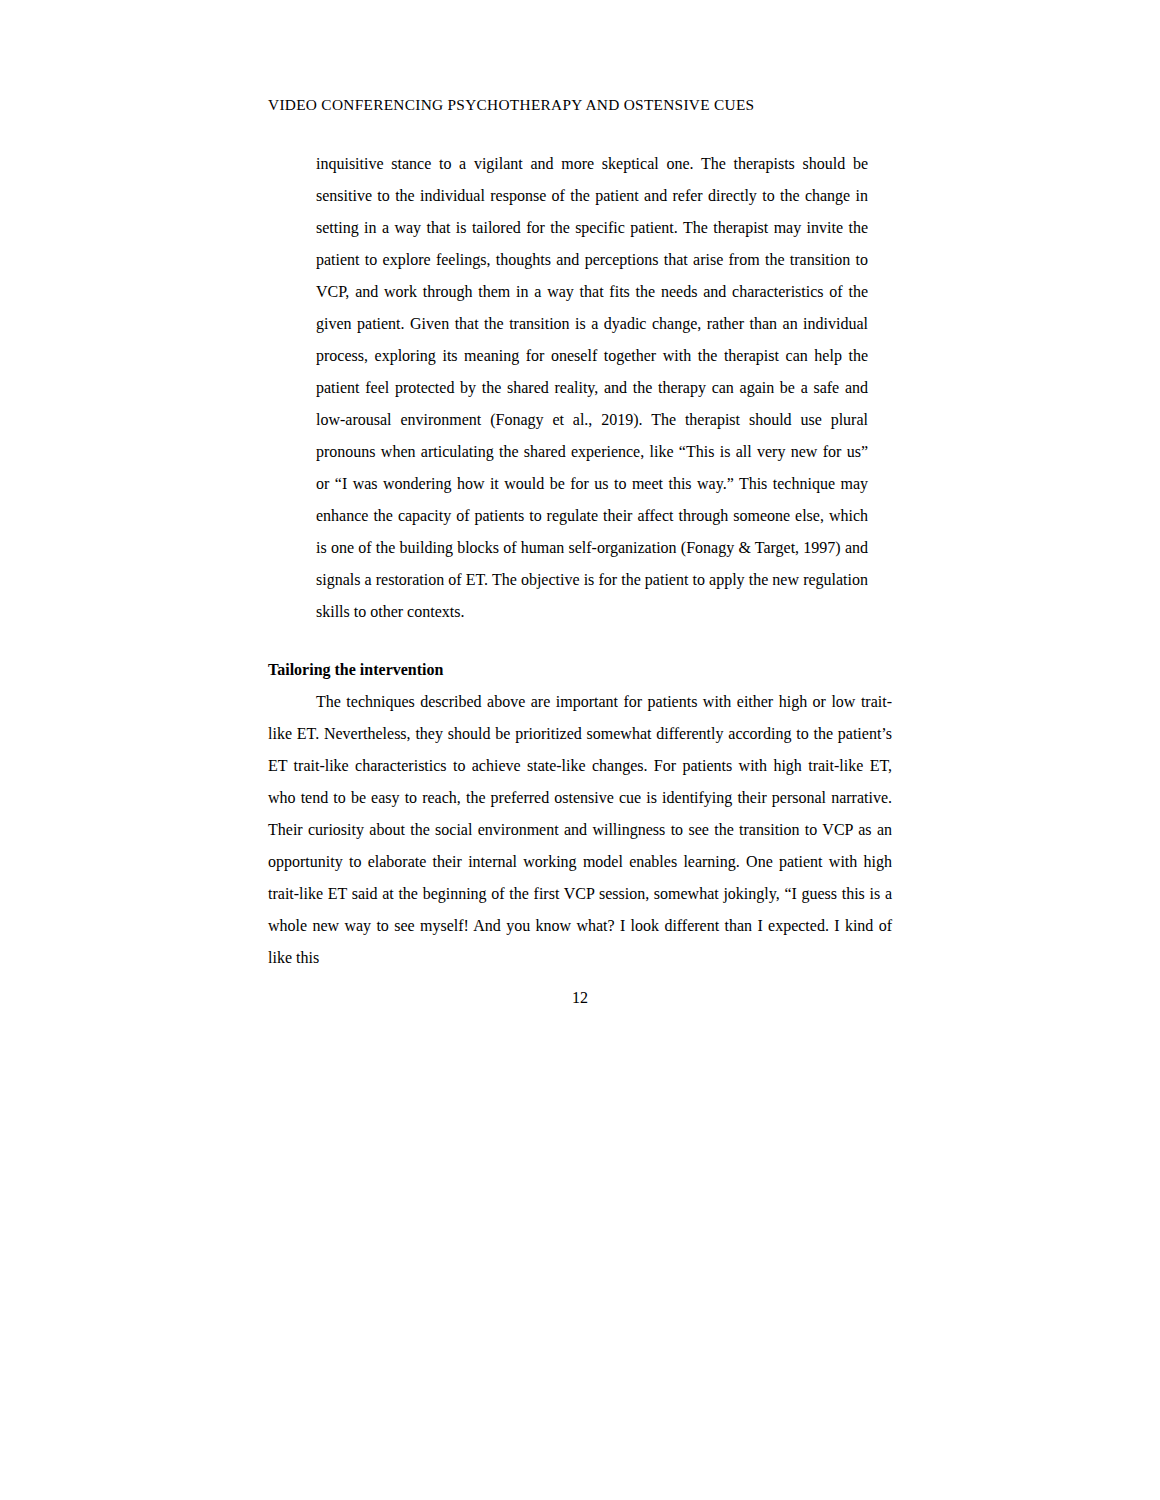Video Conferencing Psychotherapy and Ostensive Cues
inquisitive stance to a vigilant and more skeptical one. The therapists should be sensitive to the individual response of the patient and refer directly to the change in setting in a way that is tailored for the specific patient. The therapist may invite the patient to explore feelings, thoughts and perceptions that arise from the transition to VCP, and work through them in a way that fits the needs and characteristics of the given patient. Given that the transition is a dyadic change, rather than an individual process, exploring its meaning for oneself together with the therapist can help the patient feel protected by the shared reality, and the therapy can again be a safe and low-arousal environment (Fonagy et al., 2019). The therapist should use plural pronouns when articulating the shared experience, like “This is all very new for us” or “I was wondering how it would be for us to meet this way.” This technique may enhance the capacity of patients to regulate their affect through someone else, which is one of the building blocks of human self-organization (Fonagy & Target, 1997) and signals a restoration of ET. The objective is for the patient to apply the new regulation skills to other contexts.
Tailoring the intervention
The techniques described above are important for patients with either high or low trait-like ET. Nevertheless, they should be prioritized somewhat differently according to the patient’s ET trait-like characteristics to achieve state-like changes. For patients with high trait-like ET, who tend to be easy to reach, the preferred ostensive cue is identifying their personal narrative. Their curiosity about the social environment and willingness to see the transition to VCP as an opportunity to elaborate their internal working model enables learning. One patient with high trait-like ET said at the beginning of the first VCP session, somewhat jokingly, “I guess this is a whole new way to see myself! And you know what? I look different than I expected. I kind of like this
12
• • • • • • •
# Work item:
When you reproduce the entries above, keep every word exactly and leave out each picture.

# Finished exercise:
Video Conferencing Psychotherapy and Ostensive Cues
inquisitive stance to a vigilant and more skeptical one. The therapists should be sensitive to the individual response of the patient and refer directly to the change in setting in a way that is tailored for the specific patient. The therapist may invite the patient to explore feelings, thoughts and perceptions that arise from the transition to VCP, and work through them in a way that fits the needs and characteristics of the given patient. Given that the transition is a dyadic change, rather than an individual process, exploring its meaning for oneself together with the therapist can help the patient feel protected by the shared reality, and the therapy can again be a safe and low-arousal environment (Fonagy et al., 2019). The therapist should use plural pronouns when articulating the shared experience, like “This is all very new for us” or “I was wondering how it would be for us to meet this way.” This technique may enhance the capacity of patients to regulate their affect through someone else, which is one of the building blocks of human self-organization (Fonagy & Target, 1997) and signals a restoration of ET. The objective is for the patient to apply the new regulation skills to other contexts.
Tailoring the intervention
The techniques described above are important for patients with either high or low trait-like ET. Nevertheless, they should be prioritized somewhat differently according to the patient’s ET trait-like characteristics to achieve state-like changes. For patients with high trait-like ET, who tend to be easy to reach, the preferred ostensive cue is identifying their personal narrative. Their curiosity about the social environment and willingness to see the transition to VCP as an opportunity to elaborate their internal working model enables learning. One patient with high trait-like ET said at the beginning of the first VCP session, somewhat jokingly, “I guess this is a whole new way to see myself! And you know what? I look different than I expected. I kind of like this
12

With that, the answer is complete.